Exercise description:
Pick out every line below that contains the word "Analysis" and copy each one in full.

Data listing:
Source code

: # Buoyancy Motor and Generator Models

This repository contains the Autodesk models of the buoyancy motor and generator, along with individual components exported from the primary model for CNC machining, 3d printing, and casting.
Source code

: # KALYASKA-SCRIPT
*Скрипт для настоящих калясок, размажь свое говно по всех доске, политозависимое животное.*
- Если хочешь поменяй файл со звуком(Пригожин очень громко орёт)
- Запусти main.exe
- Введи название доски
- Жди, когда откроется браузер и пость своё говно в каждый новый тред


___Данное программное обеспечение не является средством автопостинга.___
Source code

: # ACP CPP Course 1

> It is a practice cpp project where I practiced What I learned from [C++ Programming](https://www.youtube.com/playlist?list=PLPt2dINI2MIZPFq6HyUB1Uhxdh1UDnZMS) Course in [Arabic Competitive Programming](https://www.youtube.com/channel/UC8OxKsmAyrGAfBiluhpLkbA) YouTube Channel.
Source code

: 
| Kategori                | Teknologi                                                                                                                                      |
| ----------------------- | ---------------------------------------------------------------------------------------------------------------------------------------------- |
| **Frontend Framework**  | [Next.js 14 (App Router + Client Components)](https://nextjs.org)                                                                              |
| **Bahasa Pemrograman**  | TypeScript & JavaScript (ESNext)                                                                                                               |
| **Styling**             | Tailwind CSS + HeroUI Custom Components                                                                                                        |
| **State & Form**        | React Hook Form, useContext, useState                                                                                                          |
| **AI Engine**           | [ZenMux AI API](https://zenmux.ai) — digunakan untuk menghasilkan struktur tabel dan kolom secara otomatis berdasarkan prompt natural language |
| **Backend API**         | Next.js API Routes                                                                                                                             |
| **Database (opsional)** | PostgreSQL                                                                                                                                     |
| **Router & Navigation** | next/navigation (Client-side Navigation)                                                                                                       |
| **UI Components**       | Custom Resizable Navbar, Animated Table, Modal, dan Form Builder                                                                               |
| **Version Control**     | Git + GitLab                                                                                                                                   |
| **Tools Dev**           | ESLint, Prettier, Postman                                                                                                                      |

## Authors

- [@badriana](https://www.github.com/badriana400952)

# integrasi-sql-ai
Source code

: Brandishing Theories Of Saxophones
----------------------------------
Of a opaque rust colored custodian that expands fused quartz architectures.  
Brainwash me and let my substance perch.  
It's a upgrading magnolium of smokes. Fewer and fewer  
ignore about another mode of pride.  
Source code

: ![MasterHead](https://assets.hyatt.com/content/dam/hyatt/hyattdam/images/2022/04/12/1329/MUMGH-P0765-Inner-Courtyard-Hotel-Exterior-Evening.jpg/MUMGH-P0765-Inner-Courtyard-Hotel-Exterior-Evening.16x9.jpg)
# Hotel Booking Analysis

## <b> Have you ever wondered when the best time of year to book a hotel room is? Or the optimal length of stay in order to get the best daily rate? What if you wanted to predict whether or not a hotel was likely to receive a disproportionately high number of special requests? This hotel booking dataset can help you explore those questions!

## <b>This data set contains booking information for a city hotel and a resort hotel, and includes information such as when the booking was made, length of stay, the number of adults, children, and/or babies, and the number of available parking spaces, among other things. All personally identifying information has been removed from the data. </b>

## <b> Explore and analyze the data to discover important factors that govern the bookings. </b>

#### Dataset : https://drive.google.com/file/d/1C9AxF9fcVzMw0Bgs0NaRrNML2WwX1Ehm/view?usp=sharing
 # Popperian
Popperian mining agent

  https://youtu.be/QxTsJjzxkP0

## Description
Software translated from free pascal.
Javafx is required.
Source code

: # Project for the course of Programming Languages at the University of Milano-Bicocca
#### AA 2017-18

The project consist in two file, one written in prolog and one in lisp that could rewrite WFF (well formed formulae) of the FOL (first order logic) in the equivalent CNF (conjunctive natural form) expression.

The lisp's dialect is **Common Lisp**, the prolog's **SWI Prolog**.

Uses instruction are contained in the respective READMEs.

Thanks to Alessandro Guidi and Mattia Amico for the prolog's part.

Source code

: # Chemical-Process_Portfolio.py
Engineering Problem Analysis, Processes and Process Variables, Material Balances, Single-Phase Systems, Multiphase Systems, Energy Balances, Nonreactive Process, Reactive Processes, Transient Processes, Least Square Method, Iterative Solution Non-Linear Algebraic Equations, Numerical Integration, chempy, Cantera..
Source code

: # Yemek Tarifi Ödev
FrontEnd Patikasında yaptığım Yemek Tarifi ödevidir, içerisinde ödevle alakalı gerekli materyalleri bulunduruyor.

Output of the task:
# Hotel Booking Analysis
Engineering Problem Analysis, Processes and Process Variables, Material Balances, Single-Phase Systems, Multiphase Systems, Energy Balances, Nonreactive Process, Reactive Processes, Transient Processes, Least Square Method, Iterative Solution Non-Linear Algebraic Equations, Numerical Integration, chempy, Cantera..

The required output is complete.